Scan the entries that follow and work out how many lines contain "NSEvent". Give the number and nothing else.

Revision tracking records
************
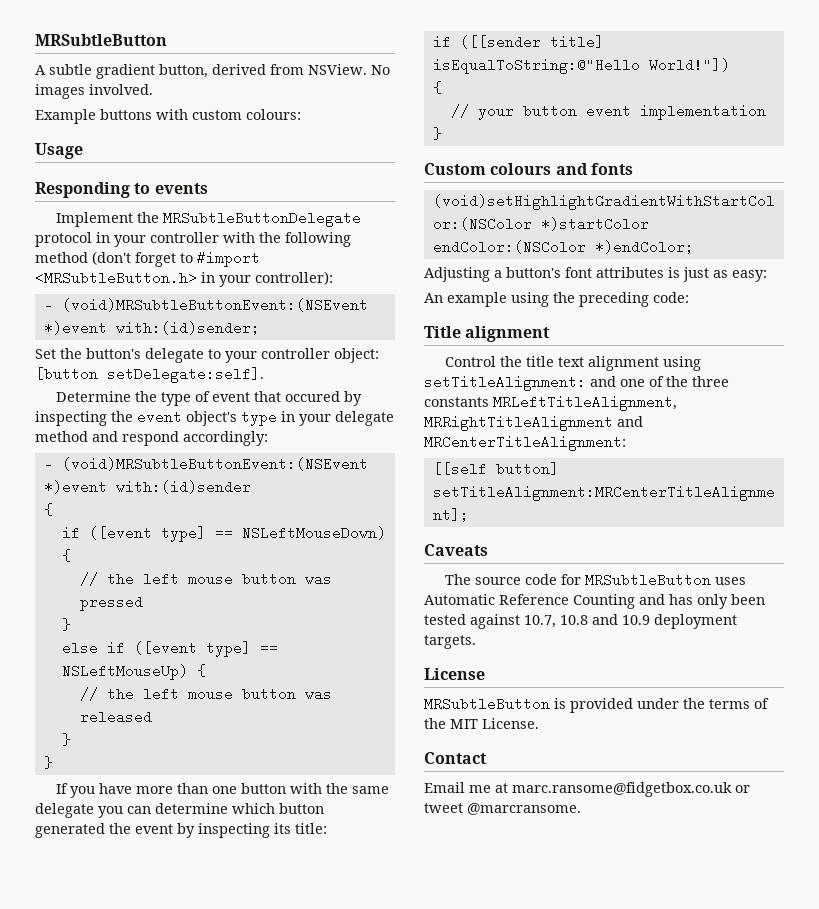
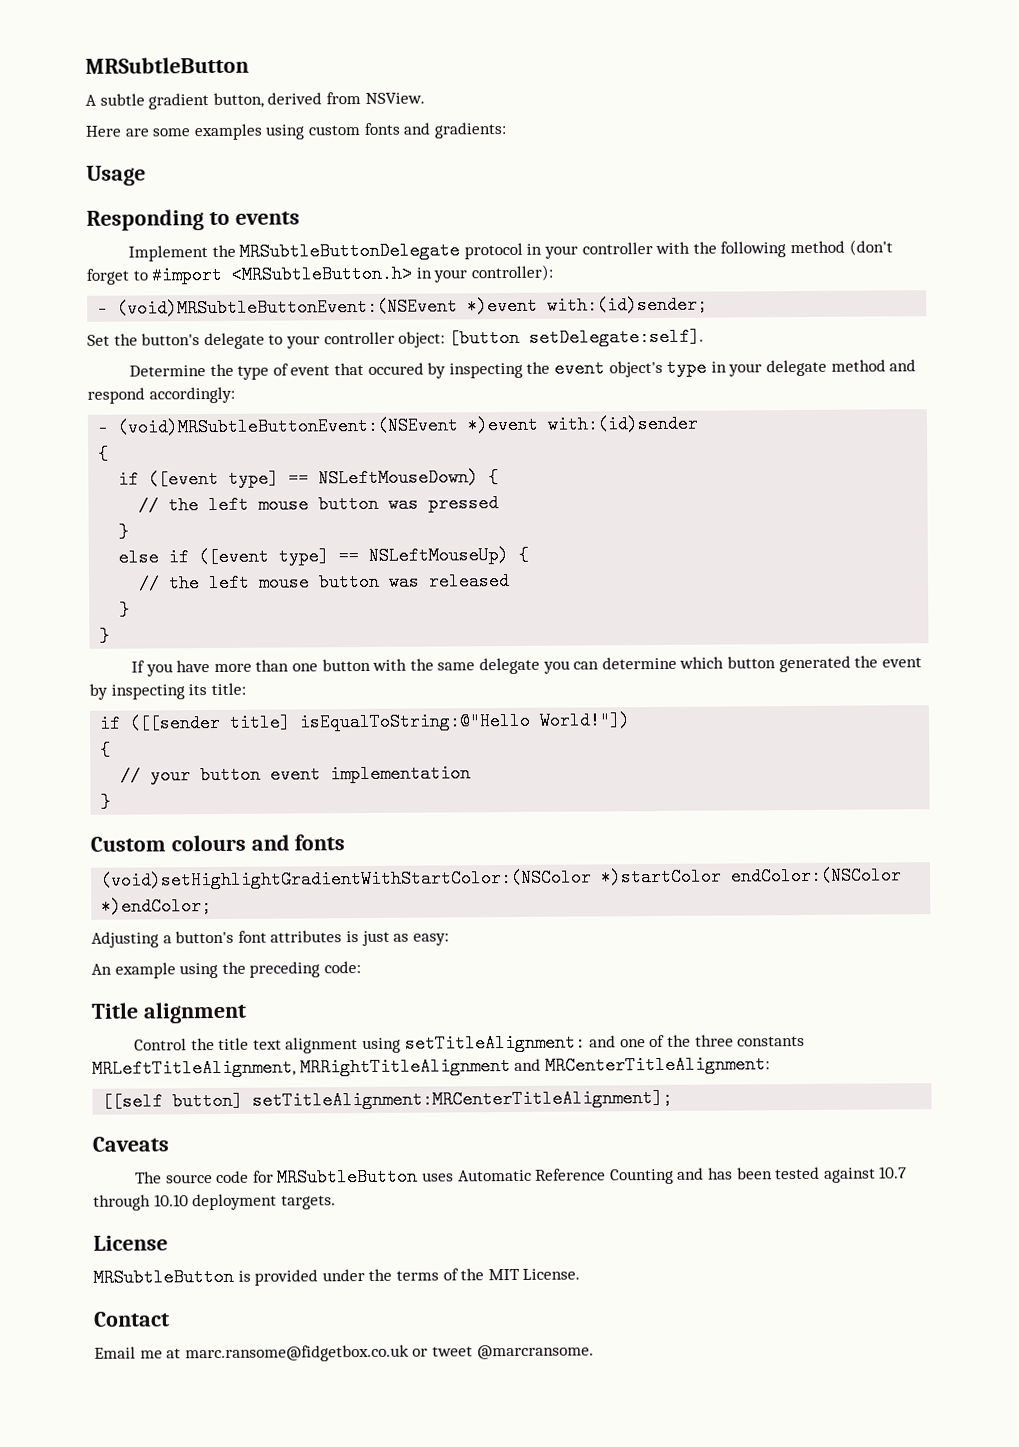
[371,65,390,75] [35,84,153,99] [35,109,301,124] No images involved. // Example buttons with custom colours: -> [85,122,507,141] // Here are some examples using custom fonts and gradients:
[697,594,728,609] only -> (734, 1173) none
[524,614,650,628] 10.7, 10.8 and 10.9 -> [879,1166,908,1179] [93,1194,189,1211] 10.7 through 10.10

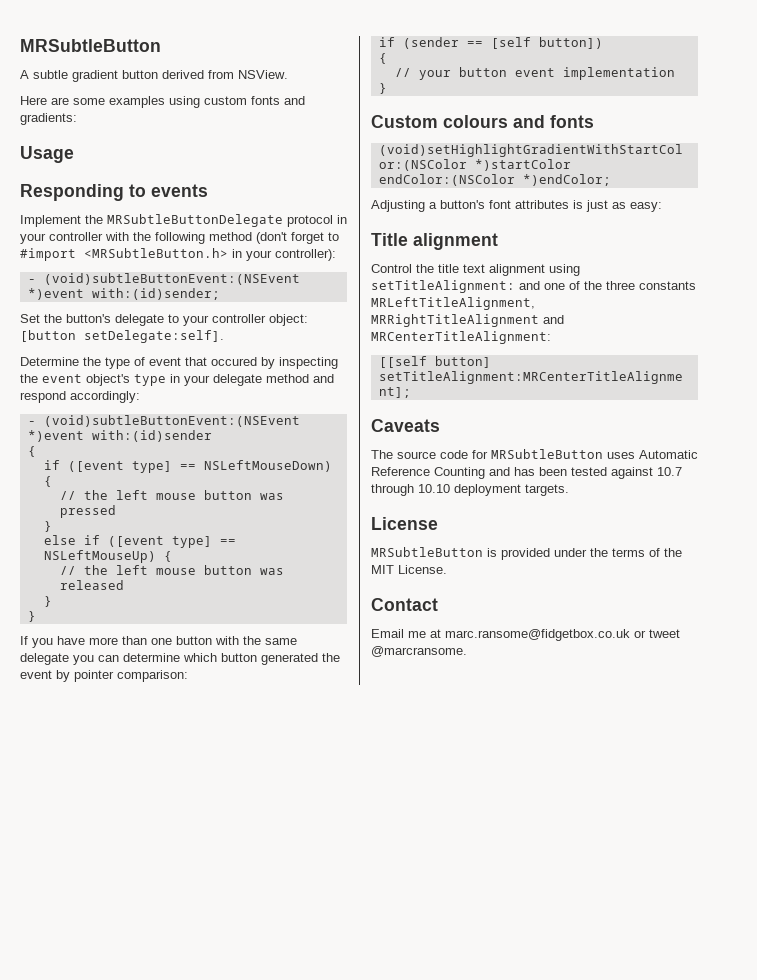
[212,92,264,109] button, -> [122,70,158,79] button
[117,297,459,318] (void)MRSubtleButtonEvent:(NSEvent -> [43,273,300,285] (void)subtleButtonEvent:(NSEvent
[117,416,460,437] (void)MRSubtleButtonEvent:(NSEvent -> [43,415,300,427] (void)subtleButtonEvent:(NSEvent
[110,682,246,700] [99,711,632,733] inspecting its title: // if ([[sender title] isEqualToString:@"Hello World!"]) -> [74,670,188,682] [378,37,603,49] pointer comparison: // if (sender == [self button])
[91,961,361,979] // An example using the preceding code: -> (662, 207) none

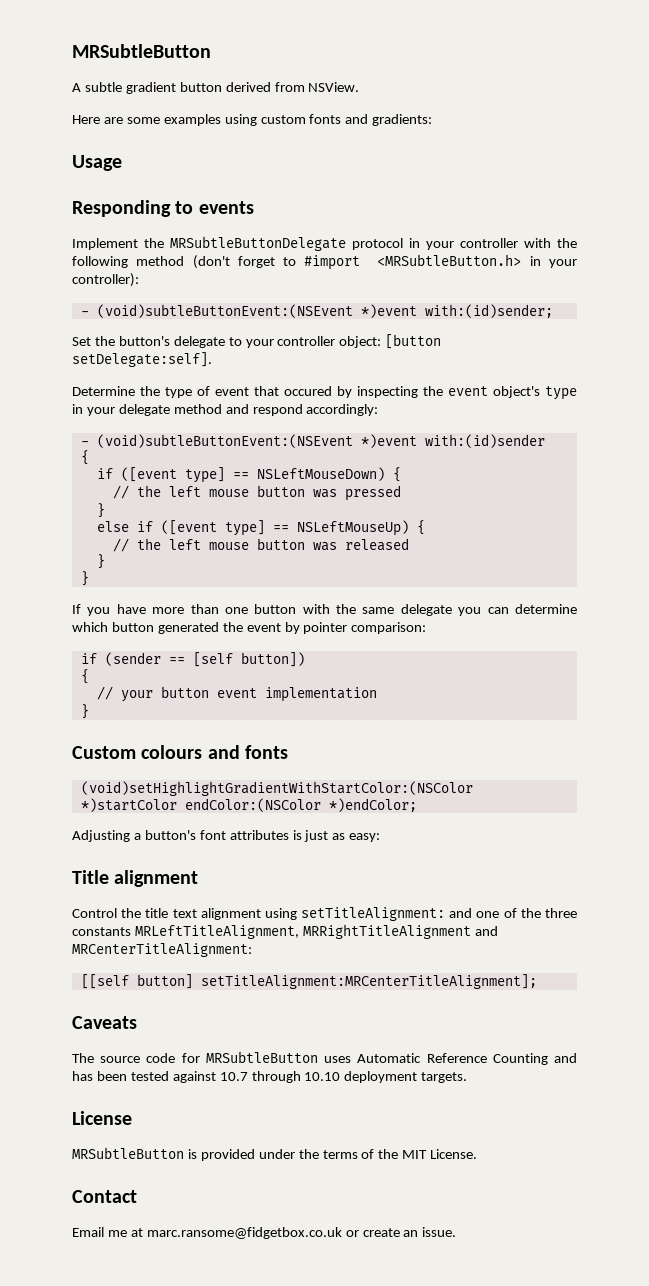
[649,629,680,638] [371,646,467,657] tweet @marcransome. -> [362,1227,457,1237] create an issue.

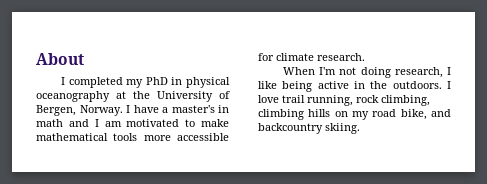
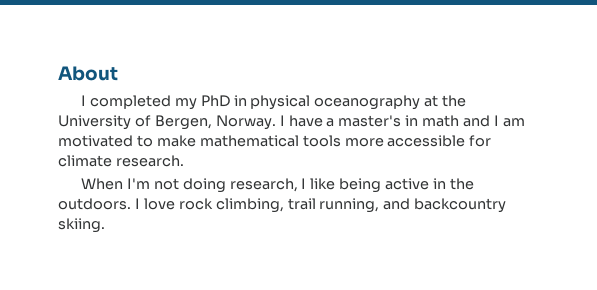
[282,95,430,106] [258,109,427,120] trail running, rock climbing, climbing hills on my road bike, -> [178,198,380,213] rock climbing, trail running,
************
▶ SOLVED EXERCISE
2